The America - A gloomy departure - An ugly night - Morning at Halifax - Our new passengers - Babies - Captain Leitch - A day at sea - Clippers and steamers - A storm - An Atlantic moonlight - Unpleasant sensations - A gale - Inkermann - Conclusion.

On reaching Boston I found that my passage had been taken in the Cunard steamer America, reputed to be the slowest and wettest of the whole line. Some of my kind American friends, anxious to induce me to remain for the winter with them, had exaggerated the dangers and discomforts of a winter-passage; the December storms, the three days spent in crossing the Newfoundland Banks, steaming at half-speed with fog-bells ringing and foghorns blowing, the impossibility of going on deck, and the disagreeableness of being shut up in a close heated saloon. It was with all these slanders against the ship fresh in my recollection that I saw her in dock on the morning of my leaving America, her large, shapeless, wall-sided hull looming darkly through a shower of rain.

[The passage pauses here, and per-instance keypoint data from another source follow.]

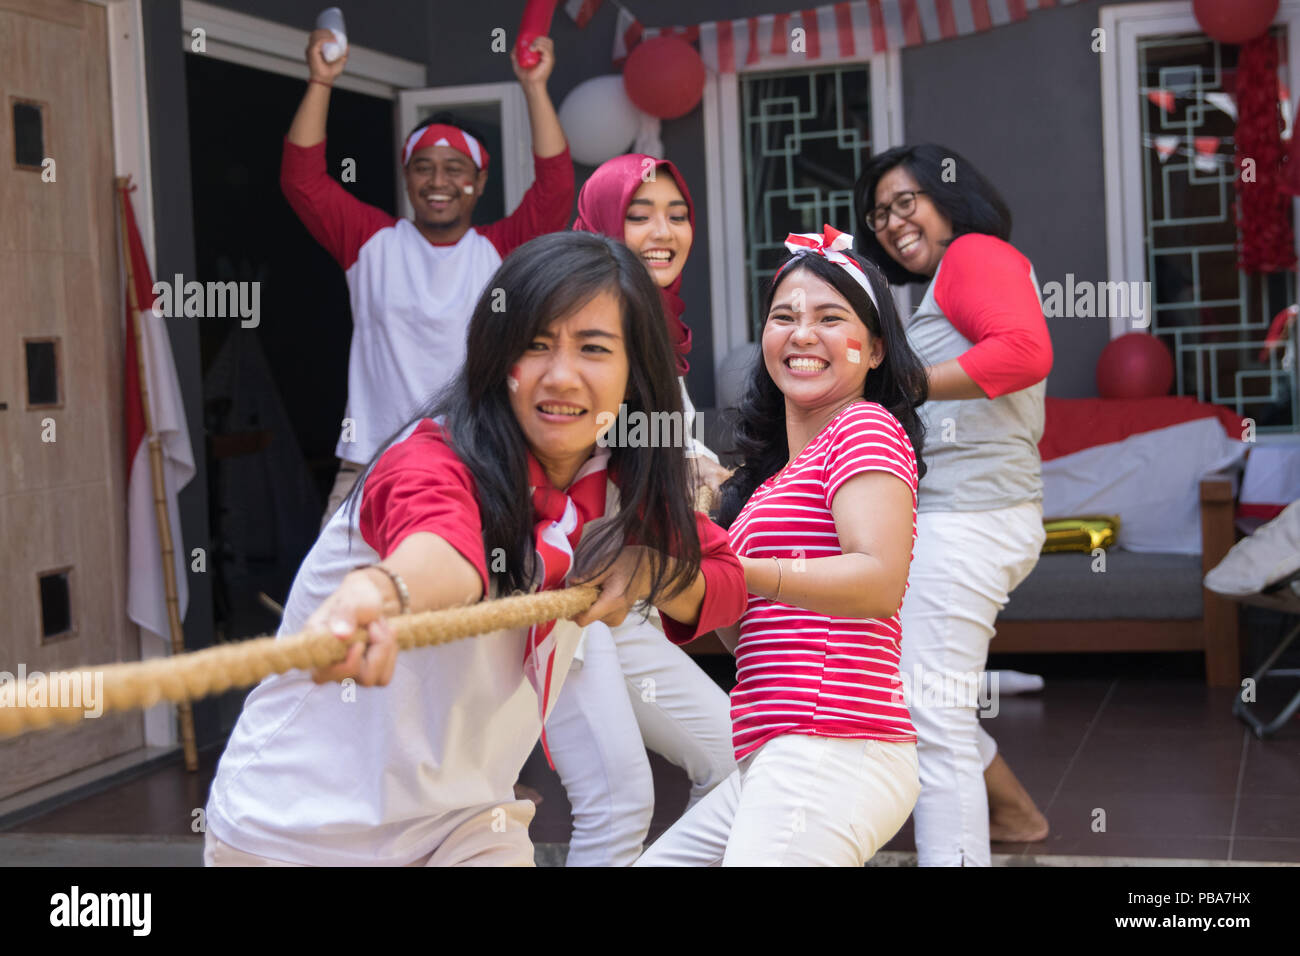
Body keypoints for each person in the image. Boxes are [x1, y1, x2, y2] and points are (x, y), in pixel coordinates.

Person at [202, 232, 747, 867]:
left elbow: (725, 576)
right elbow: (442, 546)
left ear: (635, 375)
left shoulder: (626, 490)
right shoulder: (432, 457)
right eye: (535, 344)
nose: (560, 374)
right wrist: (382, 592)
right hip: (298, 829)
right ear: (497, 357)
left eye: (593, 349)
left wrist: (650, 569)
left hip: (466, 822)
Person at [636, 226, 928, 866]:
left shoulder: (864, 425)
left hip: (833, 743)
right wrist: (676, 573)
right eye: (783, 316)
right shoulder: (773, 479)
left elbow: (878, 580)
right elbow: (753, 630)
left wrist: (736, 569)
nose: (801, 334)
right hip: (779, 750)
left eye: (830, 318)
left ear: (874, 350)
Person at [283, 27, 574, 525]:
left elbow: (555, 187)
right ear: (407, 175)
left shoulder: (500, 250)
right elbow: (302, 179)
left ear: (479, 182)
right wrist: (320, 80)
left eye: (455, 168)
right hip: (372, 456)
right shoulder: (369, 242)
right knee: (338, 595)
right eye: (423, 167)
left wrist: (533, 86)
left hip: (474, 456)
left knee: (469, 596)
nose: (438, 182)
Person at [854, 144, 1053, 865]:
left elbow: (1027, 352)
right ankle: (1015, 814)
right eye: (879, 214)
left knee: (929, 717)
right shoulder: (949, 277)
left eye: (905, 201)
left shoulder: (975, 252)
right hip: (963, 517)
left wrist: (902, 385)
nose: (890, 222)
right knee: (921, 694)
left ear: (950, 194)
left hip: (969, 518)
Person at [539, 155, 736, 866]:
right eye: (639, 213)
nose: (663, 231)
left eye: (677, 214)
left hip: (634, 603)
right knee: (619, 806)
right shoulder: (583, 325)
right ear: (599, 223)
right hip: (572, 602)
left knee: (738, 762)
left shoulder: (657, 331)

The friends who had first welcomed me to the States accompanied me to the vessel, rendering my departure from them the more regretful, and scarcely had I taken leave of them when a gun was fired, the lashings were cast off, and our huge wheels began their ceaseless revolutions.

It was in some respects a cheerless embarkation. The Indian summer had passed away; the ground was bound by frost; driving showers of sleet were descending; and a cold, howling, wintry wind was sweeping over the waters of Massachusetts Bay.